Items listed in a dataset:

○ ○ ○ ○ ○

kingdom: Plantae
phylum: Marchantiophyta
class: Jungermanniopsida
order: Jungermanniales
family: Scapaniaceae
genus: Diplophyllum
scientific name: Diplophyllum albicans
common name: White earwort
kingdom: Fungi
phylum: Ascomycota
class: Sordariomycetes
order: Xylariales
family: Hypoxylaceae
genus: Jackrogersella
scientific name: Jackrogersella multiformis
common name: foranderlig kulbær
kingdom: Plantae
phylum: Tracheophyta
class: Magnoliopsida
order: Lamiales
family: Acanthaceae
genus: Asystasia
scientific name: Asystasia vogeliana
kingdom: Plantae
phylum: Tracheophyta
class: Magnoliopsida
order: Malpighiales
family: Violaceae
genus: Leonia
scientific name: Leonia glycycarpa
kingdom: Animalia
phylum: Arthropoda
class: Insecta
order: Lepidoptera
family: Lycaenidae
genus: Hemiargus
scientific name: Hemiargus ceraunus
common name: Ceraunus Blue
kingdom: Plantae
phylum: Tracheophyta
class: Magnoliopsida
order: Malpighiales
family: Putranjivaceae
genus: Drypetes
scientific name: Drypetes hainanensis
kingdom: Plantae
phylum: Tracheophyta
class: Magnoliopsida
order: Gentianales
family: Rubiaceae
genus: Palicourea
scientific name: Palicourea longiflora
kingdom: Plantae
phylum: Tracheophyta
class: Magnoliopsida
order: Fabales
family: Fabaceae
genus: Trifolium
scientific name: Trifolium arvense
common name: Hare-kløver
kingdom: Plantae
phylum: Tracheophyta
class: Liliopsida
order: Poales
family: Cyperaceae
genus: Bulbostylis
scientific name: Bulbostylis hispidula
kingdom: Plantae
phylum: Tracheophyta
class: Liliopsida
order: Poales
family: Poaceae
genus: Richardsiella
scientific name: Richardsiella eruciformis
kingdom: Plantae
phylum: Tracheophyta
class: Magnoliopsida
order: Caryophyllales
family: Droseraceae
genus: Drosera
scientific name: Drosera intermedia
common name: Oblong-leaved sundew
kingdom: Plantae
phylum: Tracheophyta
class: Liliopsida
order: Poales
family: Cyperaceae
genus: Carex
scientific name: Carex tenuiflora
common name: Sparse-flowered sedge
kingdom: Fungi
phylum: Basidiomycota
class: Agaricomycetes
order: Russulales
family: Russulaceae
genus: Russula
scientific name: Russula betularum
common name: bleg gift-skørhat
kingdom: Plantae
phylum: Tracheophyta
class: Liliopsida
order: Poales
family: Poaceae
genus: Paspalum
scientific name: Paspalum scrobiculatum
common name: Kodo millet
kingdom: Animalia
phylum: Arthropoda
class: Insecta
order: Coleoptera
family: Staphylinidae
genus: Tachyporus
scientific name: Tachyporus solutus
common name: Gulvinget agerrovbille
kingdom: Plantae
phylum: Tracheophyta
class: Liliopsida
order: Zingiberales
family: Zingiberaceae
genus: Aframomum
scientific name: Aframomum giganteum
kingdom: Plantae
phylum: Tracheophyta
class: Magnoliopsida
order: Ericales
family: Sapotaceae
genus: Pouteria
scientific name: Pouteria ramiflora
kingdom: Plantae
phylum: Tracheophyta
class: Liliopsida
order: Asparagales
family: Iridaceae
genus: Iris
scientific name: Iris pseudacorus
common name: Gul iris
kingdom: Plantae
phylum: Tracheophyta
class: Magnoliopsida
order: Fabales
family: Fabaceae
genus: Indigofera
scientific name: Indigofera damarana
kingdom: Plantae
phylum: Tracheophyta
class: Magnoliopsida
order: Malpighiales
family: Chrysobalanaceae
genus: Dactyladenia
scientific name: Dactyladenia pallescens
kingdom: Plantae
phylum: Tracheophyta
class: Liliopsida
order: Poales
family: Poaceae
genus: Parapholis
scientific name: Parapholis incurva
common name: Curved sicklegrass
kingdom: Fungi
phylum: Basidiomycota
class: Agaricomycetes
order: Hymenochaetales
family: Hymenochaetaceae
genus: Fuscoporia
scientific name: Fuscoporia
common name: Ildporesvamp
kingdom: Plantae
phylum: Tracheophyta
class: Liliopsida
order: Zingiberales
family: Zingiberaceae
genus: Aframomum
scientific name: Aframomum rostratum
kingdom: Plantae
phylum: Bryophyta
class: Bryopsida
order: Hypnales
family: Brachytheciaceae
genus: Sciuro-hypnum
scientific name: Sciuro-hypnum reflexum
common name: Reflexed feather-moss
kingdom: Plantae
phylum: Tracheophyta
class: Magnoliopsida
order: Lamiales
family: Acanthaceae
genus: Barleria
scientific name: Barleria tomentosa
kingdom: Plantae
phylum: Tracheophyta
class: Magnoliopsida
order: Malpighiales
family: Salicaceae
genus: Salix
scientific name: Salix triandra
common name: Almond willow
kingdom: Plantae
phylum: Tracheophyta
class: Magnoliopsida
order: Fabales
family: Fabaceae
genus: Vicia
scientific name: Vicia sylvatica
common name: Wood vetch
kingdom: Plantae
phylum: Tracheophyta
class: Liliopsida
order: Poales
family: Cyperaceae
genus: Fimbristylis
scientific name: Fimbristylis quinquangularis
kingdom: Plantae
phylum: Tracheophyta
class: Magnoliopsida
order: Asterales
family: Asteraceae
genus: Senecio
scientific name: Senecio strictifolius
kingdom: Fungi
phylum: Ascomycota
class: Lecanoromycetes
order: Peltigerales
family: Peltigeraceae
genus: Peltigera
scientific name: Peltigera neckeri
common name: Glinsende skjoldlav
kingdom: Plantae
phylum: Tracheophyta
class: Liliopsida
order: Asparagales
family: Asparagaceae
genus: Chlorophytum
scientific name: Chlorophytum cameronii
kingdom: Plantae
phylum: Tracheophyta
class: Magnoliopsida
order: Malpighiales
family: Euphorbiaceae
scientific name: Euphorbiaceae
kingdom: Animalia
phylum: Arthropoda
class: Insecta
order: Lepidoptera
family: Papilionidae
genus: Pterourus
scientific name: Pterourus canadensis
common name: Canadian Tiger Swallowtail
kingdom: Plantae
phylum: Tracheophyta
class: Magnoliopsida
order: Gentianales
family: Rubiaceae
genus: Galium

○ ○ ○ ○ ○

INSTRUCTION: Rewrite all of the data, putting "vernacular name" wherever "common name" appears and leaving everything else as it is.

FINAL ANSWER:
kingdom: Plantae
phylum: Marchantiophyta
class: Jungermanniopsida
order: Jungermanniales
family: Scapaniaceae
genus: Diplophyllum
scientific name: Diplophyllum albicans
vernacular name: White earwort
kingdom: Fungi
phylum: Ascomycota
class: Sordariomycetes
order: Xylariales
family: Hypoxylaceae
genus: Jackrogersella
scientific name: Jackrogersella multiformis
vernacular name: foranderlig kulbær
kingdom: Plantae
phylum: Tracheophyta
class: Magnoliopsida
order: Lamiales
family: Acanthaceae
genus: Asystasia
scientific name: Asystasia vogeliana
kingdom: Plantae
phylum: Tracheophyta
class: Magnoliopsida
order: Malpighiales
family: Violaceae
genus: Leonia
scientific name: Leonia glycycarpa
kingdom: Animalia
phylum: Arthropoda
class: Insecta
order: Lepidoptera
family: Lycaenidae
genus: Hemiargus
scientific name: Hemiargus ceraunus
vernacular name: Ceraunus Blue
kingdom: Plantae
phylum: Tracheophyta
class: Magnoliopsida
order: Malpighiales
family: Putranjivaceae
genus: Drypetes
scientific name: Drypetes hainanensis
kingdom: Plantae
phylum: Tracheophyta
class: Magnoliopsida
order: Gentianales
family: Rubiaceae
genus: Palicourea
scientific name: Palicourea longiflora
kingdom: Plantae
phylum: Tracheophyta
class: Magnoliopsida
order: Fabales
family: Fabaceae
genus: Trifolium
scientific name: Trifolium arvense
vernacular name: Hare-kløver
kingdom: Plantae
phylum: Tracheophyta
class: Liliopsida
order: Poales
family: Cyperaceae
genus: Bulbostylis
scientific name: Bulbostylis hispidula
kingdom: Plantae
phylum: Tracheophyta
class: Liliopsida
order: Poales
family: Poaceae
genus: Richardsiella
scientific name: Richardsiella eruciformis
kingdom: Plantae
phylum: Tracheophyta
class: Magnoliopsida
order: Caryophyllales
family: Droseraceae
genus: Drosera
scientific name: Drosera intermedia
vernacular name: Oblong-leaved sundew
kingdom: Plantae
phylum: Tracheophyta
class: Liliopsida
order: Poales
family: Cyperaceae
genus: Carex
scientific name: Carex tenuiflora
vernacular name: Sparse-flowered sedge
kingdom: Fungi
phylum: Basidiomycota
class: Agaricomycetes
order: Russulales
family: Russulaceae
genus: Russula
scientific name: Russula betularum
vernacular name: bleg gift-skørhat
kingdom: Plantae
phylum: Tracheophyta
class: Liliopsida
order: Poales
family: Poaceae
genus: Paspalum
scientific name: Paspalum scrobiculatum
vernacular name: Kodo millet
kingdom: Animalia
phylum: Arthropoda
class: Insecta
order: Coleoptera
family: Staphylinidae
genus: Tachyporus
scientific name: Tachyporus solutus
vernacular name: Gulvinget agerrovbille
kingdom: Plantae
phylum: Tracheophyta
class: Liliopsida
order: Zingiberales
family: Zingiberaceae
genus: Aframomum
scientific name: Aframomum giganteum
kingdom: Plantae
phylum: Tracheophyta
class: Magnoliopsida
order: Ericales
family: Sapotaceae
genus: Pouteria
scientific name: Pouteria ramiflora
kingdom: Plantae
phylum: Tracheophyta
class: Liliopsida
order: Asparagales
family: Iridaceae
genus: Iris
scientific name: Iris pseudacorus
vernacular name: Gul iris
kingdom: Plantae
phylum: Tracheophyta
class: Magnoliopsida
order: Fabales
family: Fabaceae
genus: Indigofera
scientific name: Indigofera damarana
kingdom: Plantae
phylum: Tracheophyta
class: Magnoliopsida
order: Malpighiales
family: Chrysobalanaceae
genus: Dactyladenia
scientific name: Dactyladenia pallescens
kingdom: Plantae
phylum: Tracheophyta
class: Liliopsida
order: Poales
family: Poaceae
genus: Parapholis
scientific name: Parapholis incurva
vernacular name: Curved sicklegrass
kingdom: Fungi
phylum: Basidiomycota
class: Agaricomycetes
order: Hymenochaetales
family: Hymenochaetaceae
genus: Fuscoporia
scientific name: Fuscoporia
vernacular name: Ildporesvamp
kingdom: Plantae
phylum: Tracheophyta
class: Liliopsida
order: Zingiberales
family: Zingiberaceae
genus: Aframomum
scientific name: Aframomum rostratum
kingdom: Plantae
phylum: Bryophyta
class: Bryopsida
order: Hypnales
family: Brachytheciaceae
genus: Sciuro-hypnum
scientific name: Sciuro-hypnum reflexum
vernacular name: Reflexed feather-moss
kingdom: Plantae
phylum: Tracheophyta
class: Magnoliopsida
order: Lamiales
family: Acanthaceae
genus: Barleria
scientific name: Barleria tomentosa
kingdom: Plantae
phylum: Tracheophyta
class: Magnoliopsida
order: Malpighiales
family: Salicaceae
genus: Salix
scientific name: Salix triandra
vernacular name: Almond willow
kingdom: Plantae
phylum: Tracheophyta
class: Magnoliopsida
order: Fabales
family: Fabaceae
genus: Vicia
scientific name: Vicia sylvatica
vernacular name: Wood vetch
kingdom: Plantae
phylum: Tracheophyta
class: Liliopsida
order: Poales
family: Cyperaceae
genus: Fimbristylis
scientific name: Fimbristylis quinquangularis
kingdom: Plantae
phylum: Tracheophyta
class: Magnoliopsida
order: Asterales
family: Asteraceae
genus: Senecio
scientific name: Senecio strictifolius
kingdom: Fungi
phylum: Ascomycota
class: Lecanoromycetes
order: Peltigerales
family: Peltigeraceae
genus: Peltigera
scientific name: Peltigera neckeri
vernacular name: Glinsende skjoldlav
kingdom: Plantae
phylum: Tracheophyta
class: Liliopsida
order: Asparagales
family: Asparagaceae
genus: Chlorophytum
scientific name: Chlorophytum cameronii
kingdom: Plantae
phylum: Tracheophyta
class: Magnoliopsida
order: Malpighiales
family: Euphorbiaceae
scientific name: Euphorbiaceae
kingdom: Animalia
phylum: Arthropoda
class: Insecta
order: Lepidoptera
family: Papilionidae
genus: Pterourus
scientific name: Pterourus canadensis
vernacular name: Canadian Tiger Swallowtail
kingdom: Plantae
phylum: Tracheophyta
class: Magnoliopsida
order: Gentianales
family: Rubiaceae
genus: Galium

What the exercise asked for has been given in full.